What have “we” done with the image of Africa?

Photo by Zanele Muholi

What have “we” done with the image of Africa?

The very notion of Africa is a complex question and no other geo political space has been so highly contested. The idea of Africa has driven Europeans mad with greed and crazy with the desire to deliver both “benevolence” and “civilization”. Exploiting African resources or saving Africa from Africans has been an international concern for Europe’s enlightened classes throughout time. Denying the sutural relationship that European culture has with African cultures dates back through classical studies. The open theoretical wound, that the seat of civilization is located in Africa is a historical scab on the knees of Europe that keeps getting knocked off and won’t heal. If we then begin to think about African history, culture and politics as a series of ideological concerns then we enter into a most dangerous and contested arena, one that questions the very foundation of European civilization. It’s therefore increasingly clear that the invention of Africa or our understanding of Africa is implicitly linked to, and cannot be separated from the way we have been invited to see Africa, and since 1839 with the invention of photography the medium has played a crucial role in how Africa has been rendered for Western consumption.

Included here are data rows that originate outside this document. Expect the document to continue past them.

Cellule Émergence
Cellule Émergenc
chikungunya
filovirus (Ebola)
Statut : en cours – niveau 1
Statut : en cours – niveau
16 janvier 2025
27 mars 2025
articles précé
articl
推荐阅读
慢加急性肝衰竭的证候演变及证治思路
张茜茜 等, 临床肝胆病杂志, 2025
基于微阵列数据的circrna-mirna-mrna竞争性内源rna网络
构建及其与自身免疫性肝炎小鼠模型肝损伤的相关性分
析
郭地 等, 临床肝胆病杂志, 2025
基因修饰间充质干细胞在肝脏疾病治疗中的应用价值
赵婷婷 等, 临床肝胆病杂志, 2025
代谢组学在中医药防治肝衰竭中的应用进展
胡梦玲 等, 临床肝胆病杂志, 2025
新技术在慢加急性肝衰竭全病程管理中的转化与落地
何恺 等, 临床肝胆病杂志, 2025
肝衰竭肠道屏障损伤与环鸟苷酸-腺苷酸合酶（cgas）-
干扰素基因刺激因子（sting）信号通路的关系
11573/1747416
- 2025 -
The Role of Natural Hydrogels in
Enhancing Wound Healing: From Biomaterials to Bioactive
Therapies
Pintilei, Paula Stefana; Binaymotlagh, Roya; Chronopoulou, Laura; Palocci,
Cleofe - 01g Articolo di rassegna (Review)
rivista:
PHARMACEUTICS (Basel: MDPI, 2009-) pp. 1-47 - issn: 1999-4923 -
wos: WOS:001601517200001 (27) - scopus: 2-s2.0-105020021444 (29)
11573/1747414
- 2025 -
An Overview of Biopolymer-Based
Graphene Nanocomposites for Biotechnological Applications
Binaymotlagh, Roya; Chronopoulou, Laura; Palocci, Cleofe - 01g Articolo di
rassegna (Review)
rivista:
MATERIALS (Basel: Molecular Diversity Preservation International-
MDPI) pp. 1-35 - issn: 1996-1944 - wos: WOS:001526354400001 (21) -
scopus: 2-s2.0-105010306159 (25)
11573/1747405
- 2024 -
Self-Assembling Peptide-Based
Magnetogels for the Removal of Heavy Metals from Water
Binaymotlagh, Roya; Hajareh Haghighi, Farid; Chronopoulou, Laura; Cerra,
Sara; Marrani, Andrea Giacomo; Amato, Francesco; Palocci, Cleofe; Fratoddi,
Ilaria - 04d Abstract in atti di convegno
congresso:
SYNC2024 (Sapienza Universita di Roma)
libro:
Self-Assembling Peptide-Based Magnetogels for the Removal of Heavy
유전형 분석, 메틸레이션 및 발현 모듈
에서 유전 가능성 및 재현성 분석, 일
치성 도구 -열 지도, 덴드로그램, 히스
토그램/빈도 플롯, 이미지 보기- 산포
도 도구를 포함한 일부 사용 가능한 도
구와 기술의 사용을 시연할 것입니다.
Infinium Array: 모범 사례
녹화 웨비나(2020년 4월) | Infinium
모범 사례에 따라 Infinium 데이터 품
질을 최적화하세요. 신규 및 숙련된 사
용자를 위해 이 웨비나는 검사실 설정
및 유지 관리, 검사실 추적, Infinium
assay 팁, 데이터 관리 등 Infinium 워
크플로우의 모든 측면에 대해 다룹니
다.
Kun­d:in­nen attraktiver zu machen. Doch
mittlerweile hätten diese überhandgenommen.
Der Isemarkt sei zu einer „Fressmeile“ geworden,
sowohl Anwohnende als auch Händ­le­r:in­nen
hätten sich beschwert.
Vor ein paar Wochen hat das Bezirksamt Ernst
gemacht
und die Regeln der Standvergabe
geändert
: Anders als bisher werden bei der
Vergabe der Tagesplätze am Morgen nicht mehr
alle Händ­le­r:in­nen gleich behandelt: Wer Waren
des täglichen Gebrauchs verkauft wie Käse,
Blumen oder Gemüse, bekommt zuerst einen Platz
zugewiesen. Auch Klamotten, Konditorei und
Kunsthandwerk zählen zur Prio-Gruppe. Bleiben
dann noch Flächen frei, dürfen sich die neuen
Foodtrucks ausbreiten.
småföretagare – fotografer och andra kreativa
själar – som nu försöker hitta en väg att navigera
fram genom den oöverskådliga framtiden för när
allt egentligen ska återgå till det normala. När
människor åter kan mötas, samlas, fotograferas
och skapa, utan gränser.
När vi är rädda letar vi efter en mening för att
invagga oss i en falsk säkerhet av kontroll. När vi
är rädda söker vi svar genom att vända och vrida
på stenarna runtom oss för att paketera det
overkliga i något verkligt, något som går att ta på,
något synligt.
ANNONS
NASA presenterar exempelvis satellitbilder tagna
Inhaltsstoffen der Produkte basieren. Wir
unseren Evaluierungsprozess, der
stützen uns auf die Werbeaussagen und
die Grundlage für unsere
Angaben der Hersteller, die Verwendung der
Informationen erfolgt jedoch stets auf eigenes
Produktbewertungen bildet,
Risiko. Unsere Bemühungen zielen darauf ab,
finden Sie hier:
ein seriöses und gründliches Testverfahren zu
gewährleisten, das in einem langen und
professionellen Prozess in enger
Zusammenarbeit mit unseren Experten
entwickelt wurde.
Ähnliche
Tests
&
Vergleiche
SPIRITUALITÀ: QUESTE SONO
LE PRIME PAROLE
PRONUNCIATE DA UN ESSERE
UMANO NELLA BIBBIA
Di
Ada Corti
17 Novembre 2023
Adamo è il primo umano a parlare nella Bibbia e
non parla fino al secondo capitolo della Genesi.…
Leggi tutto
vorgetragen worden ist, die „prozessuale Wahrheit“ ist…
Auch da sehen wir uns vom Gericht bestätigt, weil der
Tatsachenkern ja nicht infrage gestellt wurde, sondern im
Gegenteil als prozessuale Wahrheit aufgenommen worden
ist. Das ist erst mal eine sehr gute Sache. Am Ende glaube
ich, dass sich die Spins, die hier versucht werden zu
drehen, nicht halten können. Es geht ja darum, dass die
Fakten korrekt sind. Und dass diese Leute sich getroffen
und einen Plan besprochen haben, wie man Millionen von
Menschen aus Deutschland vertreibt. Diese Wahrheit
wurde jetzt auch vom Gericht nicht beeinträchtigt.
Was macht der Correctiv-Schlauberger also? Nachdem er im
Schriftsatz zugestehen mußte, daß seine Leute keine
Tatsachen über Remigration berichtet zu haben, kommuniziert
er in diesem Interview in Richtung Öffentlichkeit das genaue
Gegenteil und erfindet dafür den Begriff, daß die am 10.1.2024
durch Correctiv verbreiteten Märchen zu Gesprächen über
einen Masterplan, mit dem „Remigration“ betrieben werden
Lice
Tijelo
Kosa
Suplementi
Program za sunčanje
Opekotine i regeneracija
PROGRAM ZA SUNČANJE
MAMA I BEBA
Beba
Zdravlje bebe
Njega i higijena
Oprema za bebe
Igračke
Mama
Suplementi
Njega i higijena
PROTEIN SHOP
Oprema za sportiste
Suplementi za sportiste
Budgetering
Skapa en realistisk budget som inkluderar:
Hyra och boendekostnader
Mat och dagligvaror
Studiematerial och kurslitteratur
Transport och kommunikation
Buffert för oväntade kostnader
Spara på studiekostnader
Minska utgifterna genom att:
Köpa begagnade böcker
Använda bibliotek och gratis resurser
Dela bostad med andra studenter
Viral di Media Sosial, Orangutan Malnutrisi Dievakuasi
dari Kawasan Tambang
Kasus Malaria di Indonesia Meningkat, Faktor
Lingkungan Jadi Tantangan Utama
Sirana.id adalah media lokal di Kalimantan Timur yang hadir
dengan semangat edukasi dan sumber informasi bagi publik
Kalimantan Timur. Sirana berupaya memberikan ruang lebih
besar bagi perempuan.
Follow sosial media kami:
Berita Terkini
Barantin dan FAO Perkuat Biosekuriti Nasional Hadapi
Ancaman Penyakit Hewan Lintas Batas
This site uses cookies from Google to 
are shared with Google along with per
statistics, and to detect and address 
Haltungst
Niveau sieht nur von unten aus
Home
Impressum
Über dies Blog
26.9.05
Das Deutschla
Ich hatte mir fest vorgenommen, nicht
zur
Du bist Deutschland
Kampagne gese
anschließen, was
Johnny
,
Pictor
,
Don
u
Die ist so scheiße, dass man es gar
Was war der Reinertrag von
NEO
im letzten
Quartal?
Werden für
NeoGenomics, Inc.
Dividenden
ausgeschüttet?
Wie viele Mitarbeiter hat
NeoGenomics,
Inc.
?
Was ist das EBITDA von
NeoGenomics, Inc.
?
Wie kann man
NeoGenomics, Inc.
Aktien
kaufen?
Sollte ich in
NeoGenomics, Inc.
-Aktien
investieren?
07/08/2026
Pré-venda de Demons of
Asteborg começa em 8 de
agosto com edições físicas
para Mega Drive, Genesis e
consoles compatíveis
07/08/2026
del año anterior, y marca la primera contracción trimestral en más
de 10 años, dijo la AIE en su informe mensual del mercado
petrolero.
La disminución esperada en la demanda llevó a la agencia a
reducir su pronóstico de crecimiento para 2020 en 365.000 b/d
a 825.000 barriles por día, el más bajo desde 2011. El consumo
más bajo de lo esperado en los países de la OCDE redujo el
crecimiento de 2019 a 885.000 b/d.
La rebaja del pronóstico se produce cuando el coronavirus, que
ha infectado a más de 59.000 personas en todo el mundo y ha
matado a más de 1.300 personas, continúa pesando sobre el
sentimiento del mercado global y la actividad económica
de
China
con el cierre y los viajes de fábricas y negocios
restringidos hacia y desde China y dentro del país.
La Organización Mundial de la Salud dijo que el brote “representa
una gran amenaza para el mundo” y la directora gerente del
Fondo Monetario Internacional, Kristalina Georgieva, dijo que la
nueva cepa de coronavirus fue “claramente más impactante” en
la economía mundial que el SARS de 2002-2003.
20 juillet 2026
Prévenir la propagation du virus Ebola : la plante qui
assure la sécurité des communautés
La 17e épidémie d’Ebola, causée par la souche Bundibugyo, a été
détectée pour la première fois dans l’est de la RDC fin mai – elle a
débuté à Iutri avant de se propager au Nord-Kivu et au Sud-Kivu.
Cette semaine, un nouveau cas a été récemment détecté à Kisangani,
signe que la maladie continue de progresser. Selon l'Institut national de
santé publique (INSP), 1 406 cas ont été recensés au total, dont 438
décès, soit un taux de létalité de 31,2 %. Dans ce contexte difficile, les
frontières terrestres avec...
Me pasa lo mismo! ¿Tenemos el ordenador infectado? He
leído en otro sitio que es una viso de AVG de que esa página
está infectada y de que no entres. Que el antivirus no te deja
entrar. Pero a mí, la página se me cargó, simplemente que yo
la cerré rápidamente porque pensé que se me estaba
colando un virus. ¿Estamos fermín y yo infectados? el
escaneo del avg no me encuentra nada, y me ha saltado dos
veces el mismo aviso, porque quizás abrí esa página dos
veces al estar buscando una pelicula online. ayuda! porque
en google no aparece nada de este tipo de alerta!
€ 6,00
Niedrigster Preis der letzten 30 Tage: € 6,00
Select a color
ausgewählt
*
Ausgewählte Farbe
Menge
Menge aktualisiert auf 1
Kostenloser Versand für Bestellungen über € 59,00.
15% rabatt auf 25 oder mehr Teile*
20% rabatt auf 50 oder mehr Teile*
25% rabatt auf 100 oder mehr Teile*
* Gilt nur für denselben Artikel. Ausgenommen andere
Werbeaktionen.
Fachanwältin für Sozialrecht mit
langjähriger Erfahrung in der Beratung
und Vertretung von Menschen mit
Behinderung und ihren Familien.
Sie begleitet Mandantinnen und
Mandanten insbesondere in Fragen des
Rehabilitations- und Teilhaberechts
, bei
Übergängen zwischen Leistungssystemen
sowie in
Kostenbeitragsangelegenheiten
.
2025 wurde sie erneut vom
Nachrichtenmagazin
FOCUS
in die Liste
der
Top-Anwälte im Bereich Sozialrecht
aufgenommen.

The legacy of how Europe constructed the image Africa is still an ongoing academic exercise. The outstanding work we therefore need to do in this field is an analysis of the psychological state of those who framed Africa so negatively. Europe in a perverse self-obsessioned sense may have became deluded, ill or driven insane with what it imaged Africa to be. The result being that the historical encounter between these different cultures, rather than being seen as connected and part of the world’s story has left the European moral economy completely lacking and ethically bankrupt. Division and cultural hierarchy has been the dominant concern for European encounters with African culture.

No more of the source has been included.